We live in a state of constant reboot. Every form of media, from TV to music to film is currently steeped in an era of bringing back characters in an endless rehashing of tired, tried and true plotlines. It’s a bankable approach, but more often than not, a boring one. At their best reboots bring a new canonical perspective, but at their worst, they demean their source material. The latter is the case in the latest “Hellboy” reboot. Instead of being a valuable addition to the table, this version is rather a smorgasbord in which everything offered up is unsavory, undercooked and festering with mold.
This latest “Hellboy” entry may have been doomed from the get-go. Originally conceived as a sequel to Guillermo del Toro’s 2004 “Hellboy” and 2008’s “Hellboy II: The Golden Army,” del Toro declined involvement, taking leading man Ron Perlman with him. Thus set off the reboot chain of events, with director Neil Marshall taking the helm and this “Hellboy” becoming a new entry into the franchise’s film adaptations.
Removing del Toro from involvement was a blow, but not a death wish. “Hellboy,” from its source material as a comic to its film versions, however, is a narrative well-steeped in its own mythology and aesthetic imagery, and so a reboot of this iconic franchise would have to meet a certain standard. Unfortunately, this film does not meet the mark in any way, shape or form. Marshall’s entry into the pantheon is rather a confused interpretation of the characters we have collectively come to know and love.
It may be unfair to base the entirety of “Hellboy” off of its predecessors, but this reboot comes only 11 years after “Hellboy II: The Golden Army.” In this short span of time, there’s little room to separate out the two adaptations as independent from each other. This “Hellboy” makes a concerted effort to be the edgier, R-rated counterpart to its predecessors, but even when it tries to carve its own niche, it generally fails.
Where the del Toro films were empathetic, slowly building a rapport between characters, this “Hellboy” film is hollow, with little development to be found in between bad, bad jokes and eye-gouging fight scenes. Where the del Toro films constructed a precise and visually stunning aesthetic with the director’s trademark penchant for practical effects, this “Hellboy” leans heavily on the grotesque, going for knee-jerk gross-outs rather than carefully honed spookiness.
“Hellboy” also doesn’t do itself any favors in terms of narrative structure. Though this is a different storyline than the previous “Hellboy” films that takes more cues from the comic book versions, there’s a literal recreation of one of del Toro’s most iconic sequences from the 2004 version, showing how Hellboy was born. This one, however, is a sugar-free and fat-free version of a scene you know and love, leaving you hungry for something more but totally different.
Plotwise, the film also fails in creating a believable world or motive for its leading character. One of the greatest achievements of the “Hellboy” comic books is the seamless blending of folklores and fantastical references. Here, characters come in and out nonsensically, leaving little explanation as to what Rasputin, Baba Yaga and King Arthur are all doing in the same world.

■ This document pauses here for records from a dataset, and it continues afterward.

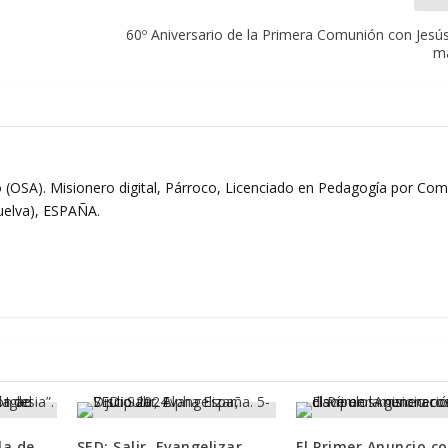
60º Aniversario de la Primera Comunión con Jesús
m
 (OSA). Misionero digital, Párroco, Licenciado en Pedagogía por Comi
Huelva), ESPAÑA.
la de
SED: Salir, Evangelizar,
El Primer Anuncio c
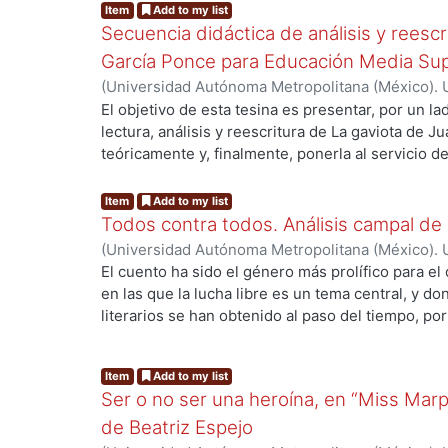
arte inespecífico de Florencia Garramuño, pues 
Item
Add to my list
frutos impropios.
Secuencia didáctica de análisis y reesc
García Ponce para Educación Media Sup
(
Universidad Autónoma Metropolitana (México). 
Bravo Varela, Julia
El objetivo de esta tesina es presentar, por un l
lectura, análisis y reescritura de La gaviota de Ju
teóricamente y, finalmente, ponerla al servicio 
Media Superior que deseen utilizarla en sus clase
por ejemplo: establecer diálogos críticos con text
Item
Add to my list
estudiantes a la literatura mexicana, interpretar
Todos contra todos. Análisis campal de 
su contexto concreto o promover la escritura crea
(
Universidad Autónoma Metropolitana (México). 
Bastida Aguilar, Leonardo
El cuento ha sido el género más prolífico para el 
en las que la lucha libre es un tema central, y
literarios se han obtenido al paso del tiempo, p
revistas de corte cultural, antologías con textos 
cuentos de un solo autor. Por lo tanto, el objetiv
Item
Add to my list
analizar la estructura y los elementos de dos cu
Ser o no ser una heroína, en “Miss Marpl
ambientados en el entorno de la lucha libre. De 
establecer las características de los elementos c
de Beatriz Espejo
construyeron sus narrativas y ubicar a los cuent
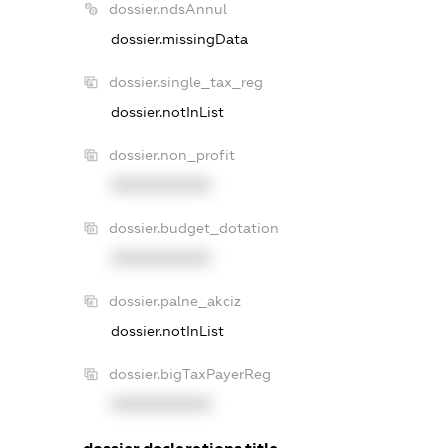
dossier.ndsAnnul
dossier.missingData
dossier.single_tax_reg
dossier.notInList
dossier.non_profit
XXXXXXXXXX
dossier.budget_dotation
XXXXXXXXXX
dossier.palne_akciz
dossier.notInList
dossier.bigTaxPayerReg
XXXXXXXXXX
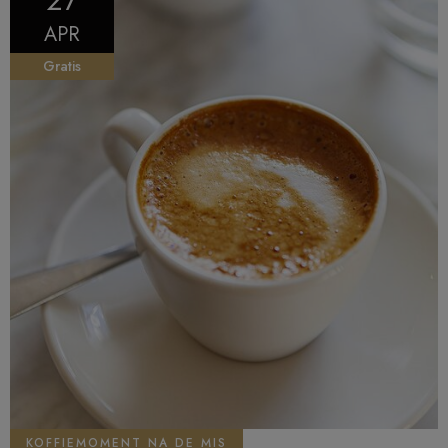
27
APR
Gratis
KOFFIEMOMENT NA DE MIS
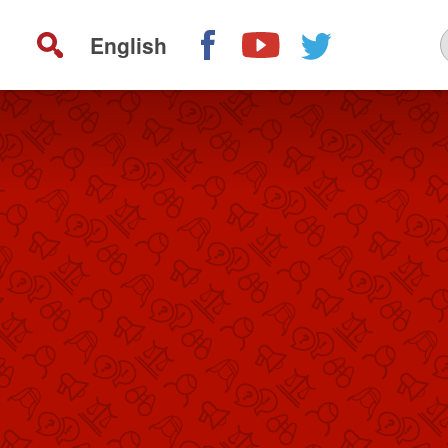
English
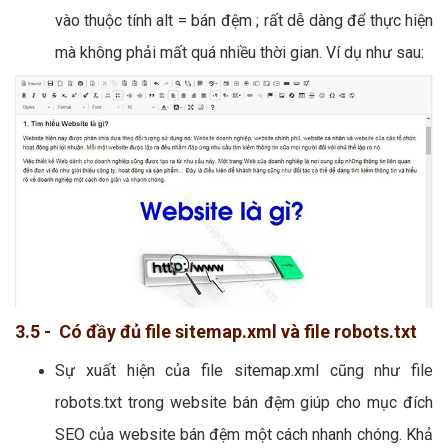
vào thuộc tính alt = bán đệm ; rất dễ dàng để thực hiện
mà không phải mất quá nhiều thời gian. Ví dụ như sau:
3.5 - Có đầy đủ file sitemap.xml và file robots.txt
Sự xuất hiện của file sitemap.xml cũng như file
robots.txt trong website bán đệm giúp cho mục đích
SEO của website bán đệm một cách nhanh chóng. Khả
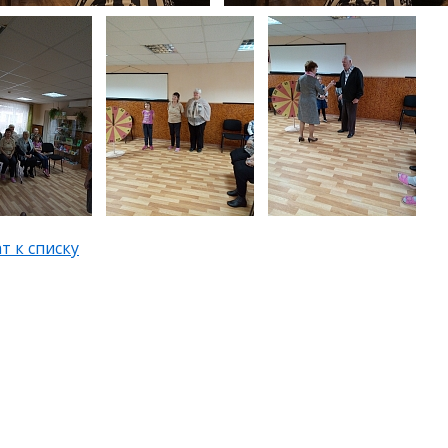
т к списку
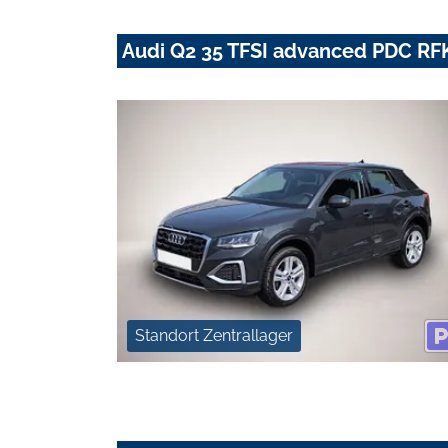
Audi Q2 35 TFSI advanced PDC RF
Standort Zentrallager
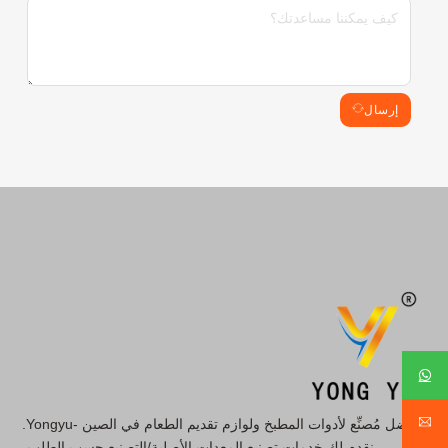
إرسال
أفضل مُصنِّع لأدوات المطبخ ولوازم تقديم الطعام في الصين -Yongyu.
نقدم لك خدمات تصنيع المعدات الأصلية/التصنيع حسب الطلب،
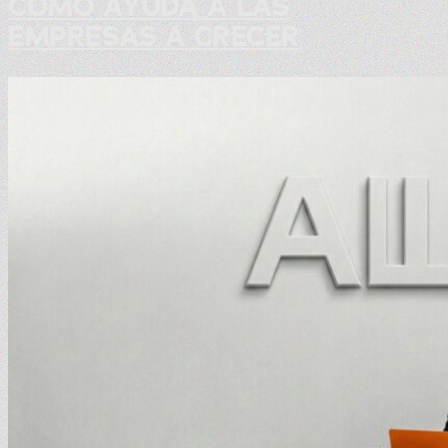
CÓMO AYUDA A LAS
EMPRESAS A CRECER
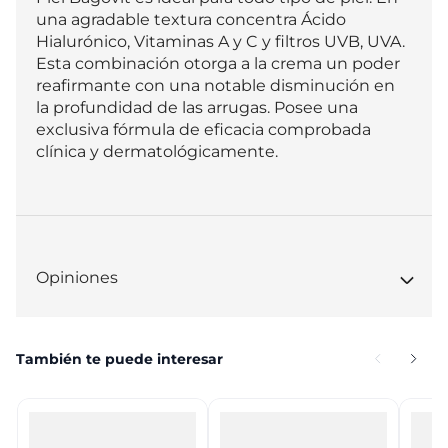
una agradable textura concentra Ácido 
Hialurónico, Vitaminas A y C y filtros UVB, UVA. 
Esta combinación otorga a la crema un poder 
reafirmante con una notable disminución en 
la profundidad de las arrugas. Posee una 
exclusiva fórmula de eficacia comprobada 
clínica y dermatológicamente.
Opiniones
También te puede interesar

Some of the film’s rare morsels of goodness come from the performances of the film’s peripheral characters. Milla Jovovich is a campy standout as Nimue the Blood Queen, delivering her lines with pith and getting some light laughs around a well-worn body dismemberment joke. Daniel Dae Kim and Sasha Lane are Hellboy’s sidekicks, with Kim bringing some much-needed gravitas as the stony Ben Daimio and Lane adding some punchiness as the clairvoyant Alice Monaghan. David Harbour as Hellboy, however, is a one-note exercise in unseasoned surliness.
From start to finish, this “Hellboy” is a disastrous and lackluster contribution to a great franchise. Scene by scene, it not only succumbs to pitfalls such as CGI nonsense and a strong reliance on bad fight scenes, but simultaneously calls attention to its significantly better predecessors while eschewing all the things that made those films great. “Hellboy,” at its core, is just another residual casualty of the big blockbuster reboot food chain, consuming itself like an ouroboros of bad filmmaking choices.